I attended the Annual Computer Security Applications Conference 2005 (ACSAC) at Tucson, AZ, last week. I was presenting a paper in the tech sessions (more about that in another post). Some of the highlights:

* Dave Wichers of Aspect Security taught a full-day tutorial on web application security. This was the most fun part of the conference for me, because Dave sprinkled the class with hands-on sessions on WebGoat, a set of web applications for courses just like this, with a number of vulnerabilities built in, which students must figure out and “exploit”. At the end, after the end of the class, Dave and a few of us stayed back to take a stab at the WebGoat challenge, a tough series of vulnerabilities in WebGoat, outside of the usual “teaching” vulnerabilities.
* David A. Wheeler gave an invigorating talk on beating the famous “trusting trust” attack first proposed (and seemingly even carried out) by Ken Thompson in his Turing Award lecture. This is particularly pernicious attack, and as David pointed out, by planting backdoors in two compilers (GCC, and the Microsoft C compiler), an attacker could control more than 90% of the world’s computers.
* Lorenzo Cavallaro presented a paper on finding (and fixing) a replay attack vulnerability in one of the TPM’s core authentication protocols.

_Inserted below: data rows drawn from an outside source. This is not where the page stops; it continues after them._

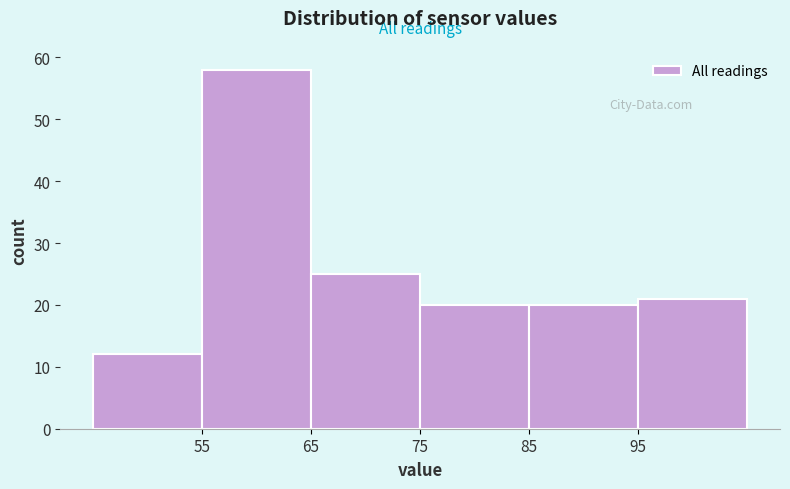

Reading left to right, list every bar in this chart as the range it spans on the x-axis followed by its height. The values are not printed on the chart, so give them approximately, as read against the axis.

45 to 55: 12
55 to 65: 58
65 to 75: 25
75 to 85: 20
85 to 95: 20
95 to 105: 21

The lack of formal proofs (or even modeling) of security properties of the TPM makes this a wide open field for research.
* The New Security Paradigms Workshop panel: Four authors from this year’s workshop were selected to be on the panel. Julie Thorpe talked about their authentication scheme called passthoughts. It is exactly what it sounds like — authenticating users by their thoughts. Users are rigged with a brainwave recorder (EEG?) and shown a series of pictures at random, one of which is their “chosen” picture, and when they see that, there’s a noticeable change in their brainwaves. The major bottleneck in the approach right now is the technology for recording brainwaves. This could be the “perfect” authentication scheme — no shoulder surfing, and no forgetting passwords. It’s a little sci-fi too!
* Also on the NSPW panel: Richard Ford lamented the dire situation of proliferating internet worms and viruses, and proposed a provocative scheme to battle it. He noted that after the Slammer outbreak, there was a marked drop in worm infections for a while because everyone was scared into patching their systems. So why not purposely release a (not too harmful) worm from time to time to whip people into hardening their systems? Looking to natural systems for an analogy, he compared this to a controlled forest fire. This sparked much discussion — what are the ethics behind this? How do you construct such worms? What gives any one agency/person the right to do this? But then one of the goals of this was to get people talking about the problem in creative ways.

Overall, ACSAC is a unique conference because it serves as a great middle ground where both academia and industry come together to talk about security. That makes it forward-looking, and yet grounded in very real, current problems.